BRIEF 1: Translate this sentence from the IndyCar race text below into Spanish: "Pagenaud is an ideal example of the diversity that exists on the IndyCar Series, both on and off the track."
BRIEF 2: Extend the IndyCar race text below by writing what comes after its last sentence.

PAGE TEXT:
──────────

This feeling of familiarity might be one of the reasons that Pagenaud performs so well during his annual trip to Birmingham to compete in the Honda Indy Grand Prix of Alabama. He has piloted his race car to a top-10 finish all six times he has competed in this event, including a victory last year on his way to winning the IndyCar Series championship.
Pagenaud and the rest of the drivers in the IndyCar Series were at Barber Motorsports Park this week for a test session in preparation for next month’s Honda Indy Grand Prix of Alabama. The three-day event, which has consistently drawn total crowds in excess of 80,000 since debuting in 2010, will be held April 21-23 at the picturesque BMP complex off I-20 near Leeds.
Pagenaud is an ideal example of the diversity that exists on the IndyCar Series, both on and off the track. The Frenchman is joined in the race by drivers from nearly a dozen other countries, including the series’ first Russian-born competitor (Mikhail Aleshin).

──────────

SOURCE INFORMATION:
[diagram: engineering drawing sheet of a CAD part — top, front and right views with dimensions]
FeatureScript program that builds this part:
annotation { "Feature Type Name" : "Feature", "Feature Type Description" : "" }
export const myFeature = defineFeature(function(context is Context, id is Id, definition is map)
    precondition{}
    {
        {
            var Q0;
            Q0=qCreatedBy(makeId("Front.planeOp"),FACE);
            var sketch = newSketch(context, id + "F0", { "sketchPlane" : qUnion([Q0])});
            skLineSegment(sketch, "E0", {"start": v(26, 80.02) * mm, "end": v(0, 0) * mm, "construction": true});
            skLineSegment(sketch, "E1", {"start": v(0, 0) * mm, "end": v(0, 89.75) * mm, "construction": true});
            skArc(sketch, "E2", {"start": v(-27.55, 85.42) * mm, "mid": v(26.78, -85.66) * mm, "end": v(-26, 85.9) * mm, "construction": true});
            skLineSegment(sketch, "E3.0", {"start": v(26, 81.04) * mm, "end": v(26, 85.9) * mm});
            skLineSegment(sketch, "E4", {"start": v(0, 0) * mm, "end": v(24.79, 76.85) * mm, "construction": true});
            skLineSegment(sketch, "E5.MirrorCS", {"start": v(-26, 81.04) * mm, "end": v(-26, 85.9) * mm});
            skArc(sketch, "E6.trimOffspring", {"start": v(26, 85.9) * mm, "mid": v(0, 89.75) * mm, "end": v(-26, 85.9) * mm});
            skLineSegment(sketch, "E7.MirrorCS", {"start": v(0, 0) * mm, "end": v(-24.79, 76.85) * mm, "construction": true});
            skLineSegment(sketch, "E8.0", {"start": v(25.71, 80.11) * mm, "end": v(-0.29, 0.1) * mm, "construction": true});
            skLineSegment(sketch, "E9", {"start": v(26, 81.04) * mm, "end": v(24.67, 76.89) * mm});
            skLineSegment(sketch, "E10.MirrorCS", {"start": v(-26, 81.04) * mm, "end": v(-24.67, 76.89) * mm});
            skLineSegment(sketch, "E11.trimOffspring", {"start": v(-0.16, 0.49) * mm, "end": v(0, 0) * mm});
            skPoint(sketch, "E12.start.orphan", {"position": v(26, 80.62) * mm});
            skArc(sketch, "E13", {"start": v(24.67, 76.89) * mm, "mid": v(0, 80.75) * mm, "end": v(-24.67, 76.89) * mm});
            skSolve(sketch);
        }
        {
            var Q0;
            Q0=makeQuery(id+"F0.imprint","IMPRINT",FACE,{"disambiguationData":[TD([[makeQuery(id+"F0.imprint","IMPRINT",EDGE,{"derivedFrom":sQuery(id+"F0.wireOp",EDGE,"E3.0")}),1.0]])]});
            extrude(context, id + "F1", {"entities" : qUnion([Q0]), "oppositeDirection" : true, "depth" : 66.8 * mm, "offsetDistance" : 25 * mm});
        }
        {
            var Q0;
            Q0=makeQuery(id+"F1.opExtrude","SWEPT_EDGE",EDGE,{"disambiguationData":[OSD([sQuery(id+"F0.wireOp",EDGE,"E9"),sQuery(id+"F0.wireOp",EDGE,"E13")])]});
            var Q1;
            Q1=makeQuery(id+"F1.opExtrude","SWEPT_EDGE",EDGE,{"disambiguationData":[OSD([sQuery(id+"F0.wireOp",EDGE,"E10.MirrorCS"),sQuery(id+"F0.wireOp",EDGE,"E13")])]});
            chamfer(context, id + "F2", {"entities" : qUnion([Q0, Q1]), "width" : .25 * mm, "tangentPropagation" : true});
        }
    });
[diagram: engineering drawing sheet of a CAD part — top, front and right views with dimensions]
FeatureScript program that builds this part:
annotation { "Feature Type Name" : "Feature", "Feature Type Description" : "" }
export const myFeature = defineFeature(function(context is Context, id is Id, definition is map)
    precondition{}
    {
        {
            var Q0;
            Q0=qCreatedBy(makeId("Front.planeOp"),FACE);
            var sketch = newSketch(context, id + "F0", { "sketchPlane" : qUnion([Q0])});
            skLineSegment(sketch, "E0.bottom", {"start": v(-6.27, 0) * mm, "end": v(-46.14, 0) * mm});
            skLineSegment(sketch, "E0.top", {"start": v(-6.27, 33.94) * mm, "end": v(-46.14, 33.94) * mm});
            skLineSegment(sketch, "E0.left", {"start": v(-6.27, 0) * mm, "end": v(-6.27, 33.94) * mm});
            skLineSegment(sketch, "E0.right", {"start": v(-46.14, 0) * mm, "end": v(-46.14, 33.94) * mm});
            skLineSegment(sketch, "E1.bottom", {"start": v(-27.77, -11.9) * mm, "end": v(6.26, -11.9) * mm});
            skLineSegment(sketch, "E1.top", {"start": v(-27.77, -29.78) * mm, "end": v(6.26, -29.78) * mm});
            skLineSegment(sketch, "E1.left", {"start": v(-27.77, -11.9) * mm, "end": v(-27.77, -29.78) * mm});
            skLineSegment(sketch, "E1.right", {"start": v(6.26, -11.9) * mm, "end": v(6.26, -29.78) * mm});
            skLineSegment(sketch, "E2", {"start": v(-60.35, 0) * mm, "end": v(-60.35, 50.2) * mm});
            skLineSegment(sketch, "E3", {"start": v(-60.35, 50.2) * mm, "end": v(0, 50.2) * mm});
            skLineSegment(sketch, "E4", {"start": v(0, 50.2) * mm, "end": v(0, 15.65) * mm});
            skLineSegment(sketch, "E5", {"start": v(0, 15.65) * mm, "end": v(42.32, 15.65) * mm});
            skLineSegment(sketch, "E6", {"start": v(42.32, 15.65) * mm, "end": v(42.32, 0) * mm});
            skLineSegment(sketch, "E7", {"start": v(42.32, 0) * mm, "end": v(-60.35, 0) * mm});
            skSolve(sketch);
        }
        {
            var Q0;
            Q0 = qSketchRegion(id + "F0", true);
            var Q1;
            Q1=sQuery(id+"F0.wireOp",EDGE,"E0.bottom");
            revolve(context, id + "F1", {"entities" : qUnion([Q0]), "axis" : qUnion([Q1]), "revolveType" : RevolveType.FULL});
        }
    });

──────────

RESPONSE 1: Pagenaud es un ejemplo ideal de la diversidad que existe en la IndyCar Series, tanto dentro como fuera de la pista.

RESPONSE 2:
Meanwhile, no other racing series in the world goes to as many different types of tracks as IndyCar. While NASCAR races primarily on ovals and Formula One sticks to the twists-and-turns of road and street courses, IndyCar has an intriguing mixture. The cars that will battle over the 2.3-mile, 17-turn Barber Motorsports Park track are the same ones that raced through the streets of St. Petersburg, FL, earlier this month, and that will take part in the famous Indianapolis 500 in May.
“That’s the beauty of IndyCar. It’s the only series on the planet that gives you this sense of diversity,” Pagenaud said. “ We race on superspeedways at 240 mph, we race on short 1-mile ovals, we race on road courses like Barber, and then we race on the street. Different skill sets are required at each one of these tracks, and we have to be good everywhere to win the championship.”
“Racing on an oval compared to racing on a road course is totally opposite. It’s completely different. I grew up racing on a track that was built for motorcycles, like Barber was. I had to learn what it took to race on an oval. And street racing is different, too. It’s very important to be good at all three things, and that’s what makes IndyCar so difficult and so interesting as well.”
Pagenaud is one of five drivers in this year’s field for the Honda Indy Grand Prix of Alabama who has captured the IndyCar Series championship. He is joined in that select group by Will Power of Australia and American Ryan Hunter-Reay (who have both won this race twice), along with Scott Dixon of New Zealand and Brazilian Tony Kanaan, who at age 42 is the oldest driver in the series.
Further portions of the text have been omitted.